Friday, June 16, 2006

del.icio.us to Knowledge base

Non-gentle (Stringent or Strident) Reminder: Read the "Terms of Service", "Conditions of Use", "Fair Use of our Site", whatever it's called, for any site you're thinking of scraping. Also the "robots.txt". Abide by them. We're talking about getting a handful of pages here, *not* about downloading dozens or more pages, let alone their whole database.

<aside> One of ISI folk writes this is an ontology waiting to happen. But how?. Alright, so you reduce all of del.icio.us' software tags and tagged URLs to a term-doc matrix. This is the "n >> m" discussed by Berry/Browne, pg 30. THen do tf, idf, normalize columns (documents or URLs in this case). SVD to a rank-200 approximation. </aside>

Then we look at each tag's tokenization(stemming /stopword), orthographic, syntactic (Part of speech/composite word), chunking, and gazzettes. Viz, is this one fo the 250 or 500 most common English words? Is it all caps, 3 words run together like German, noun, adjective in WordNet? What % tagged URLs does the tag occur in (unpleasant regex building/maint exercise to ensue...) and what kind of chunks. At this point we have a big loglinear generative modelling exercise.

May help to think in terms of Software Design Patterns: are these tags "is-a" "has-a", "has-many", "produces-a", i.e. are they Adapters, Facades, Composition, Delegation, Factories, etc? Facetmap is producing gazettes, which is impressive if there's no human intervention, i.e. unsupervised or minimally supervised. But i think we really can think semantically rather than phonologically/syntactically.

Maybe that's how this big Swik.net tag cloud became this small one. Swik's interesting, they have this huge tag cloud from somewhere, but not a whole lot of URLs that they present as their content.

If Bill Joy, Matz, Damien Conway, Guido, Audrey Tang, Tim Peters & Mauricio Fernandez told you what their del.icio.us user IDs were, what would you do with the info? If you had access to click-thru rates, you could calculate which tags, or users, had highest click thru rates.

One of my favorite strategies: ID del.icio.us users who are solid python developers and early taggers of rb/py URLs. dehora, rtomayko, rhymes, masterchef, brunns.

We have polysemy /synonymy. Rails tags are: rails, rubyonrails,RubyonRails, etc. Sam Ruby's articles sometimes get tagged ruby.

Another ISI guy idea: Rexa could bring google-trends type metrics to academia: "Seminal!" "Derivative!" "Debunked!" </aside>

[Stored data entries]
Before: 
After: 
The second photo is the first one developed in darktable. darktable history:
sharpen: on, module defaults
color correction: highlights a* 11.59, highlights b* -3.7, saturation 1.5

* * *

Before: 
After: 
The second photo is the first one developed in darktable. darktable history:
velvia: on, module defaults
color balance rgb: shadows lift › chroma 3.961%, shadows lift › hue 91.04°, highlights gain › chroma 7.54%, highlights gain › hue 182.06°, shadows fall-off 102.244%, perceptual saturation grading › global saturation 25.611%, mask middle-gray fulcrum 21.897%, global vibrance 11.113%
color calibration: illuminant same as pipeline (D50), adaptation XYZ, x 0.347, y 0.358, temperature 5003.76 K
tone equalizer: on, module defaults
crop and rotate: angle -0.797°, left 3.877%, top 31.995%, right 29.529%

...

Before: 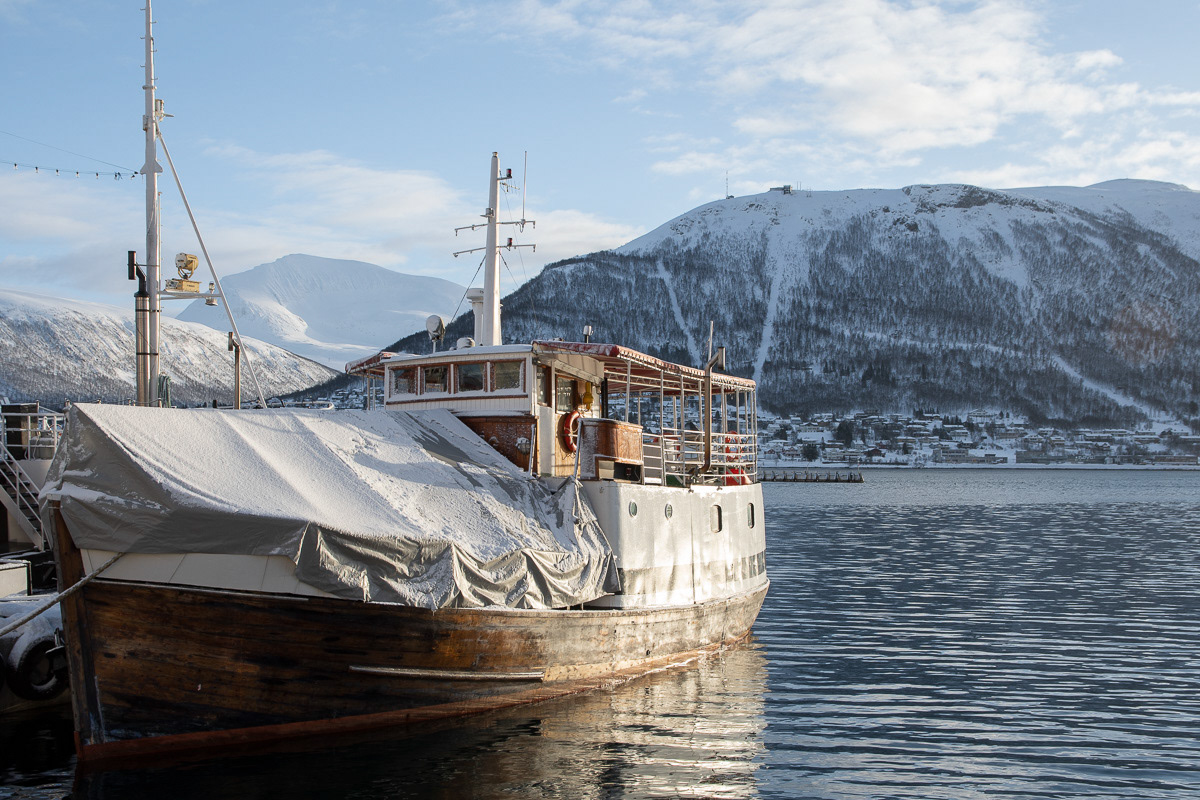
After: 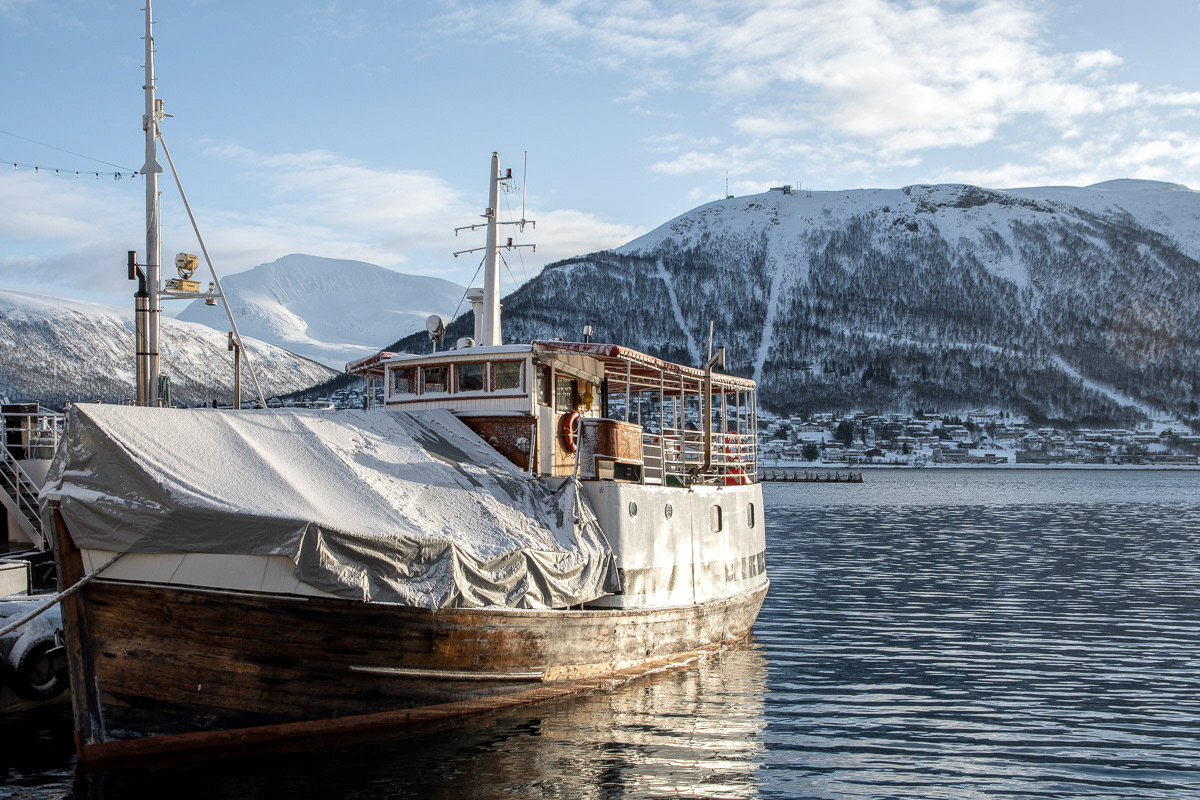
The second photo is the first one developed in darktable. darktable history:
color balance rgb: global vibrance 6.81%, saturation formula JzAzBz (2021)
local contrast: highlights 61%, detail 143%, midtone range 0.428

» GOAL A: Please rewrite the paragraph in the del.icio.us post that begins "Non-gentle (Stringent or Strident) Reminder" as a short bulleted list that keeps its main points.
» GOAL B: Reproduce word for word everything in the del.icio.us post from "May help to" down to "rather than phonologically/syntactically.".

» SOLUTION A:
- Before scraping a site, read its terms of service, conditions of use, or fair use policy, whatever it is called.
- Also read the site's robots.txt.
- Abide by them.
- The aim is to get a handful of pages, not dozens or more, and certainly not the whole database.

» SOLUTION B:
May help to think in terms of Software Design Patterns: are these tags "is-a" "has-a", "has-many", "produces-a", i.e. are they Adapters, Facades, Composition, Delegation, Factories, etc? Facetmap is producing gazettes, which is impressive if there's no human intervention, i.e. unsupervised or minimally supervised. But i think we really can think semantically rather than phonologically/syntactically.